Improving Subjective Measures of Happiness in Healthcare Reform

Health care reform efforts, especially those aiming to address the millions of uninsured Americans, are inherently complex. There are any number of policy choices that could contain costs, improve delivery, and save lives. These choices range from government oversight (insurance exchanges, a reformed Medicare Part D drug plan, and cost-control measures) to free market principles (deductibles, co-pays, Health Savings Accounts, and episode payments). Scholars and health care professionals who have exhaustively researched the issue acknowledge four core realities: one, health care spending is out of control; two, it is virtually impossible to correlate expenses with outcomes; three, there will never be a perfect universal system, anywhere; and four, without a significant level of reform, our national health care system will collapse.
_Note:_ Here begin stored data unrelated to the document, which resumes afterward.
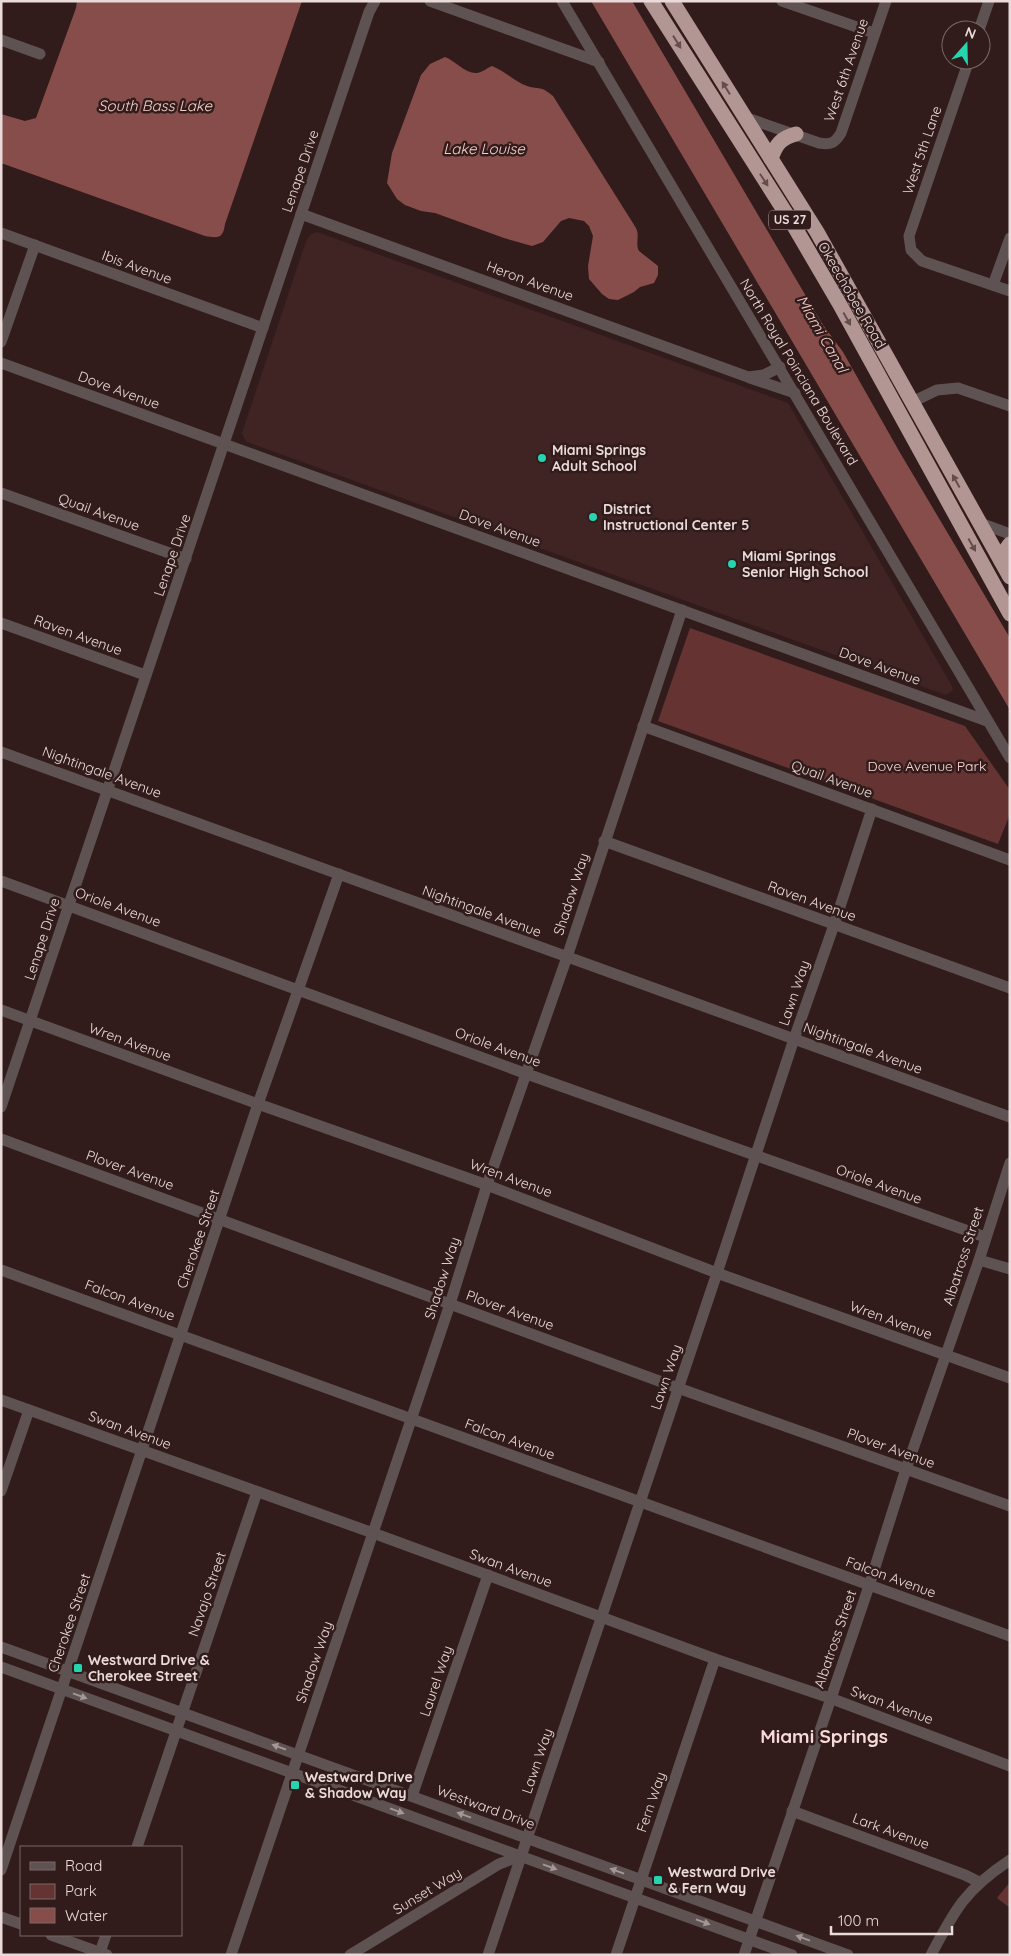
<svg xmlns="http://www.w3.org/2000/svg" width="1011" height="1956" font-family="Quicksand,sans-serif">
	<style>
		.built { fill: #3f2423 }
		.green { fill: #653432 }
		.water { fill: #874d4a }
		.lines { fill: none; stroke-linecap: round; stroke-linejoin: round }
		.minor { stroke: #5e5352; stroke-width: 11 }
		.highway { stroke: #b29694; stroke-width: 15 }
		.oneway { fill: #654d4b }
		.oneway2 { fill: #a49796 }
		.poi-dot { fill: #24d5af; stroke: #311c1b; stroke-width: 2 }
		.labels { text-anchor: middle; stroke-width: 5; stroke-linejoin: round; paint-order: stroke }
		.shield { fill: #311c1b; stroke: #b2a2a1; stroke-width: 1 }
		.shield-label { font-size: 12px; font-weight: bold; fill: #eadbda }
		.street-label { font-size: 14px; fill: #eadbda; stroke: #311c1b }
		.poi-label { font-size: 14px; font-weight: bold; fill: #eadbda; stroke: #311c1b; text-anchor: start }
		.park-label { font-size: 14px; fill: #fed7d4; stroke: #311c1b }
		.water-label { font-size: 15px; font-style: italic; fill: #f5cfcc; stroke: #311c1b }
		.district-label { font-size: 19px; font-weight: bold; fill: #f7dad8; stroke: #311c1b }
	</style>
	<rect width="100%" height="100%" fill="#311c1b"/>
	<path class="built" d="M317 232 788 403 952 686 953 690 946 695 247 442 244 438 242 433 306 241 310 235Z"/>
	<g class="green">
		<path d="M690 628 965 726 1010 790V814L998 844 658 721Z"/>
		<path d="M1010 1882V1908L997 1898Z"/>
	</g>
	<g class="water">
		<path d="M77 1H302L225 224C223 239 218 238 205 236L1 163V114L25 121 36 118 76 8Z"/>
		<path d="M591 1H632L823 325 843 352 899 451 1010 638V710Z"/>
		<path d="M445 57C456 61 465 74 477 73 483 72 487 68 492 66 505 71 515 82 527 86 541 90 539 85 553 96L636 228C640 236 635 244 639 251L658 266V275L654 283 640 287 634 292 618 300 609 299 602 294 589 279 588 266 593 236 589 226 584 221 569 218 561 221 543 242 532 246 504 238 435 213 421 211 405 205 397 199 387 183 392 153 421 75 430 64Z"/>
	</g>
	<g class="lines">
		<g class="minor">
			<path d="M430 1 599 62"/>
			<path d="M562 1 1010 758"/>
			<path d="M782 1 874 33"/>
			<path d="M979 30 989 1"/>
			<path d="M1 40 40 54"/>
			<path d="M969 60 909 236 911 250 922 261 1010 291"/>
			<path d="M744 117 819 143C831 145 835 143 841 133L886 1"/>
			<path d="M301 214 748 377 764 375 780 367"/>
			<path d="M1 233 263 328"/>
			<path d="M993 285 1010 238"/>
			<path d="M1 342 35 245"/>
			<path d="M1 363 987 721"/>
			<path d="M750 378 795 393"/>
			<path d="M912 402 937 390 958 388 1010 406"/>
			<path d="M1 493 186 559"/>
			<path d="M980 523 1010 534"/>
			<path d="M1 623 145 675"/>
			<path d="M643 726 1010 860"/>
			<path d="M1 752 1010 1117"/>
			<path d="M604 841 1010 988"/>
			<path d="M1 881 527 1074 985 1237"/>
			<path d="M1 1010 258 1104 487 1185 717 1273 1010 1378"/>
			<path d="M1 1107 369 12 375 1"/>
			<path d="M1 1139 678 1388 1010 1506"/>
			<path d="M979 1260 1010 1269"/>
			<path d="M1 1270 1010 1636"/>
			<path d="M1 1400 373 1533 715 1659 830 1698 1010 1766"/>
			<path d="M1 1491 29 1410"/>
			<path d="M1 1647 848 1955"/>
			<path d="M1 1667 792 1955"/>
			<path d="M412 1796 488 1575"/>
			<path d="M792 1811 965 1875 979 1882"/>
			<path d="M137 1847 257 1492"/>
			<path d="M1 1870 258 1104 339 874"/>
			<path d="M1 1917 21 1924"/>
			<path d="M51 1935 107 1955"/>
			<path d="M99 1955 106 1935"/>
			<path d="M231 1955 450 1304 487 1185 567 957 682 610"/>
			<path d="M350 1955 499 1864 521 1856"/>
			<path d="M488 1955 717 1273 794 1039 834 925 872 809"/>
			<path d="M616 1955 715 1659"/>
			<path d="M744 1955 869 1586 906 1469 979 1260 1010 1163"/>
			<path d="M931 1955C955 1909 966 1889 1010 1860"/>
		</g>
		<g class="highway">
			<path d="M651 1 794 226 839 303 1010 614"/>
			<path d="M672 1 817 232 1010 577"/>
			<path d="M771 159C776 144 781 138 796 134"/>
			<path d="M1001 561 1002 555 1010 544"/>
		</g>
	</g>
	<defs><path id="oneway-solid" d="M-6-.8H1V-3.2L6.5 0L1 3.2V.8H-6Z" transform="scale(1.25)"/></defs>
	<g class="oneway">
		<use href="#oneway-solid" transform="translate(677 42) rotate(58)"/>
		<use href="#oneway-solid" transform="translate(726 88) rotate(-122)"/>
		<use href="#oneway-solid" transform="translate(764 180) rotate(57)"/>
		<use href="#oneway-solid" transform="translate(847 319) rotate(61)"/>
		<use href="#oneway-solid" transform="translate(956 481) rotate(-119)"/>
		<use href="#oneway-solid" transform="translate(972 545) rotate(61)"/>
	</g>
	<g class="oneway2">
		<use href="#oneway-solid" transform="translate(80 1696) rotate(20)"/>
		<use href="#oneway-solid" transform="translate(279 1747) rotate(-160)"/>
		<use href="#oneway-solid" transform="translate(397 1811) rotate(20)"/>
		<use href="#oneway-solid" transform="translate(464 1815) rotate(-160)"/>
		<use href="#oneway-solid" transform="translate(550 1867) rotate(20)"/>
		<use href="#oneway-solid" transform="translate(617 1871) rotate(-160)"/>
		<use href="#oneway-solid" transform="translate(703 1922) rotate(20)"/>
		<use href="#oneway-solid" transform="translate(803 1938) rotate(-160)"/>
	</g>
	<g class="poi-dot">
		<circle cx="542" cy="458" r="5"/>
		<circle cx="593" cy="517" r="5"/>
		<circle cx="732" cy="564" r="5"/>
		<rect x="73" y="1663" width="10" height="10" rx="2.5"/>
		<rect x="290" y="1780" width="10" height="10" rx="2.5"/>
		<rect x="653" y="1875" width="10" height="10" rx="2.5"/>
	</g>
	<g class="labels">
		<rect class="shield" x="769" y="210.5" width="42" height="19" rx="4"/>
		<g class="shield-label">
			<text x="790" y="224">US 27</text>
		</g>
		<g class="street-label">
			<text transform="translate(846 70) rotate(-71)" y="5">West 6th Avenue</text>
			<text transform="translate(922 150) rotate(-71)" y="5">West 5th Lane</text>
			<text transform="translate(300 171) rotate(-71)" y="5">Lenape Drive</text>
			<text transform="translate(137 267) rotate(20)" y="5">Ibis Avenue</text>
			<text transform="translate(530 281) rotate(20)" y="5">Heron Avenue</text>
			<text transform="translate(852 295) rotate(60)" y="5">Okeechobee Road</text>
			<text transform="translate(799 372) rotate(59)" y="5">North Royal Poinciana Boulevard</text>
			<text transform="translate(119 390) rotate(20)" y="5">Dove Avenue</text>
			<text transform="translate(99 512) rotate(20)" y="5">Quail Avenue</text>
			<text transform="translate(500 528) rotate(20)" y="5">Dove Avenue</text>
			<text transform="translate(172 555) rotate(-71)" y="5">Lenape Drive</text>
			<text transform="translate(78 635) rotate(20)" y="5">Raven Avenue</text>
			<text transform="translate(880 666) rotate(20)" y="5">Dove Avenue</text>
			<text transform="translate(102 772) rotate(20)" y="5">Nightingale Avenue</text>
			<text transform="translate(832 779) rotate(20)" y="5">Quail Avenue</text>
			<text transform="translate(571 894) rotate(-72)" y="5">Shadow Way</text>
			<text transform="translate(812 901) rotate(20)" y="5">Raven Avenue</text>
			<text transform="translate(118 907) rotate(20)" y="5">Oriole Avenue</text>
			<text transform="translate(482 911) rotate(20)" y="5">Nightingale Avenue</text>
			<text transform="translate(42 939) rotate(-72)" y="5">Lenape Drive</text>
			<text transform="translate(794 993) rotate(-71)" y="5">Lawn Way</text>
			<text transform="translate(130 1042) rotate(20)" y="5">Wren Avenue</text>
			<text transform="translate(498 1047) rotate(20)" y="5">Oriole Avenue</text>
			<text transform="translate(863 1048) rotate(20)" y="5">Nightingale Avenue</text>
			<text transform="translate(130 1170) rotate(20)" y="5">Plover Avenue</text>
			<text transform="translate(511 1178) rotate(20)" y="5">Wren Avenue</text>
			<text transform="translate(879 1184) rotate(20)" y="5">Oriole Avenue</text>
			<text transform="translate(198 1239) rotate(-71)" y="5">Cherokee Street</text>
			<text transform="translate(963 1256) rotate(-72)" y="5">Albatross Street</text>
			<text transform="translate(442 1278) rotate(-72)" y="5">Shadow Way</text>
			<text transform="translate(130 1300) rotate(20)" y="5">Falcon Avenue</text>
			<text transform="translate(510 1310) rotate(20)" y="5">Plover Avenue</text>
			<text transform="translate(891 1320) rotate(20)" y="5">Wren Avenue</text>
			<text transform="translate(666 1377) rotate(-71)" y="5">Lawn Way</text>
			<text transform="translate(130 1430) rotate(20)" y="5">Swan Avenue</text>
			<text transform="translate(510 1439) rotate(20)" y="5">Falcon Avenue</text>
			<text transform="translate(891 1448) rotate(20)" y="5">Plover Avenue</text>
			<text transform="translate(511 1568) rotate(20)" y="5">Swan Avenue</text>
			<text transform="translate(891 1577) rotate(20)" y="5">Falcon Avenue</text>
			<text transform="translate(207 1594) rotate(-71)" y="5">Navajo Street</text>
			<text transform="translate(69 1623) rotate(-71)" y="5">Cherokee Street</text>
			<text transform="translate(835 1639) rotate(-71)" y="5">Albatross Street</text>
			<text transform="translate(314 1662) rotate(-71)" y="5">Shadow Way</text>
			<text transform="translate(436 1681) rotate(-71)" y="5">Laurel Way</text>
			<text transform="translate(892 1705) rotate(20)" y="5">Swan Avenue</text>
			<text transform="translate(537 1761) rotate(-71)" y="5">Lawn Way</text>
			<text transform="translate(651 1802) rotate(-71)" y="5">Fern Way</text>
			<text transform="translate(486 1807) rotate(20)" y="5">Westward Drive</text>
			<text transform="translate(891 1831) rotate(20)" y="5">Lark Avenue</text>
			<text transform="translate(427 1891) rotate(-31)" y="5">Sunset Way</text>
		</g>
		<g class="poi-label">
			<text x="552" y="455">Miami Springs<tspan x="552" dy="16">Adult School</tspan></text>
			<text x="603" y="514">District<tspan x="603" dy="16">Instructional Center 5</tspan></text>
			<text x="742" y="561">Miami Springs<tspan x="742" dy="16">Senior High School</tspan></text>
			<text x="88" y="1665">Westward Drive &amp;<tspan x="88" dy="16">Cherokee Street</tspan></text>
			<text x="305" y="1782">Westward Drive<tspan x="305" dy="16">&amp; Shadow Way</tspan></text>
			<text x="668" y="1877">Westward Drive<tspan x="668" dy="16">&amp; Fern Way</tspan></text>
		</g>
		<g class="park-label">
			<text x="927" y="771">Dove Avenue Park</text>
		</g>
		<g class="water-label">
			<text x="155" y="111">South Bass Lake</text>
			<text x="484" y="154">Lake Louise</text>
			<text transform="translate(822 334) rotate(60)" y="5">Miami Canal</text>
		</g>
		<g class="district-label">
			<text x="824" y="1743">Miami Springs</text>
		</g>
	</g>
	<rect width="1011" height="1956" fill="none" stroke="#eadbda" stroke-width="5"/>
	<rect x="20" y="1846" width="162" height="90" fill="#311c1b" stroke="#7b6867"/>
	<rect x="30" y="1862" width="25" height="8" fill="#5e5352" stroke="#7b6867"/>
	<text x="65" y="1871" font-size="15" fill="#eadbda">Road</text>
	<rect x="30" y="1884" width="25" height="15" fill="#653432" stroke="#7b6867"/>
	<text x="65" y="1896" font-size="15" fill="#eadbda">Park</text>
	<rect x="30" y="1908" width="25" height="15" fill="#874d4a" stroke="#7b6867"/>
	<text x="65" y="1921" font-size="15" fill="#eadbda">Water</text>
	<g transform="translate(966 45) rotate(20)"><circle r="24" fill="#311c1b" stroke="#7b6867"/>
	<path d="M0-4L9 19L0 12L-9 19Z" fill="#24d5af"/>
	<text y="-8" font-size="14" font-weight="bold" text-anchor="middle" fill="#eadbda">N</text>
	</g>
	<path d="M831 1926v8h121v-8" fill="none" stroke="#eadbda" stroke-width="2.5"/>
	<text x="838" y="1926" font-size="15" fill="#eadbda" stroke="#311c1b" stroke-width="4" paint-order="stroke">100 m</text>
</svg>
The new members of the 119th Congress have an enormous opportunity to advance meaningful and long-overdue healthcare reform. Their first steps should include reversing the 2.8% Medicare cuts that began on Jan. 1, reforming the onerous prior authorization process, and tying physician Medicare reimbursements to quality of care metrics. They should also pass a fair and equitable employer mandate that sets required contributions as a percentage of payroll rather than the Finance Committee’s “free-rider” provision, which would discourage firms from hiring workers who qualify for insurance subsidies.

Major societal reforms are unlikely to succeed unless they resonate with the people most directly affected by them. If they fail to do so, they will quickly lose support. In that context, improving subjective measures of happiness should become a central objective of any serious healthcare reform effort.